Dalbavancin surveillance antibiotic results for Gram-positive pathogens presented at ECCMID meeting

Durata Therapeutics today announced surveillance data demonstrating potency of the Company's lead antibiotic product, dalbavancin, a long-acting, intravenous (IV) lipoglycopeptide, against a broad spectrum of gram-positive bacteria prevalent in recent years. The surveillance data also confirmed that the susceptibility profile of dalbavancin has not changed since surveillance studies were first initiated over a decade ago.

The findings were presented in two posters titled, "Dalbavancin Surveillance Results for European Gram-positive Species in a Contemporary (2006-2009) Sample of 23,825 Strains" and "Dalbavancin Activity and Spectrum Evaluated Against a Contemporary (2007-2009) Worldwide Collection of Staphylococci (62,590 strains)," based on results from Dr. Ron Jones and his coauthors at the Jones Microbiology Institute (JMI) Laboratories in North Liberty, Iowa.

In the first poster presentation, dalbavancin was shown to exhibit potent activity against an updated surveillance collection of Gram-positive pathogens isolated in the EU spanning from 2006 to 2009. These results have remained stable in surveillance programs over seven years (2003 to 2009) of monitoring.

In the second poster presentation, dalbavancin demonstrated sustained, potent inhibition against contemporary staphylococci strains worldwide (2007 to 2009), including methicillin-resistant Staphylococcus aureus (MRSA). Dalbavancin's activity was found to be many-fold greater than currently available glycopeptides- or lipopeptide-class agents.

Dr. Jones, President and Chief Executive Officer of JMI Laboratories, commented, "From our resistance surveillance program results presented at the ECCMID meeting (Milan) for 62,590 staphylococci sampled worldwide, we can predict that this drug will inhibit all MRSA at less than or equal to 0.5 milligrams per liter. This level of activity was consistent over time (2006 to 2009), across geographic regions (USA and Europe), and was four- to 16-fold more potent than vancomycin, daptomycin and linezolid."

Dr. Jones continued, "The convenient, once-daily dalbavancin dosing regimen for projected acute bacterial skin and skin structure infection trials in future clinical practice will be a welcome addition to MRSA therapies in various clinical settings, including hospitals, emergency rooms and out-patient intravenous treatment programs."

Durata's Chief Medical Officer, Michael Dunne, M.D., stated, "Dalbavanin has shown a remarkable degree of consistency in terms of its potency and resistance profiles since the first surveillance studies began a decade ago. Given its performance over the course of this long period of exposure, we believe dalbavancin is well positioned to successfully treat prevalent infectious pathogens in the coming years. We are pleased with the surveillance results and look forward to the progress of our late-stage clinical development program for dalbavancin."

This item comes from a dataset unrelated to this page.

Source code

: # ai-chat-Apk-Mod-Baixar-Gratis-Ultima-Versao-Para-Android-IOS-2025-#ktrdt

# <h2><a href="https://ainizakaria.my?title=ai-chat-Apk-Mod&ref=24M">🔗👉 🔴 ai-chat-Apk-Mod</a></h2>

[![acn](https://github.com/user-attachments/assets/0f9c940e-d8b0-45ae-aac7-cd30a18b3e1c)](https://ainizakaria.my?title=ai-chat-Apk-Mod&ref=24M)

In April 2011, Durata commenced a global, pivotal, Phase 3 study (DISCOVER-1) of dalbavancin under a Special Protocol Assessment (SPA) agreed upon with the FDA. The study is designed to compare the efficacy and safety of dalbavancin to vancomycin and is expected to enroll approximately 556 patients worldwide. Patients will be randomized to receive either two doses of dalbavancin, each infused over 30 minutes, one week apart from each other, or 10 to 14 days of the comparator regimen. Clinical response will be measured at 48 to 72 hours post study initiation and again at study day 14-15.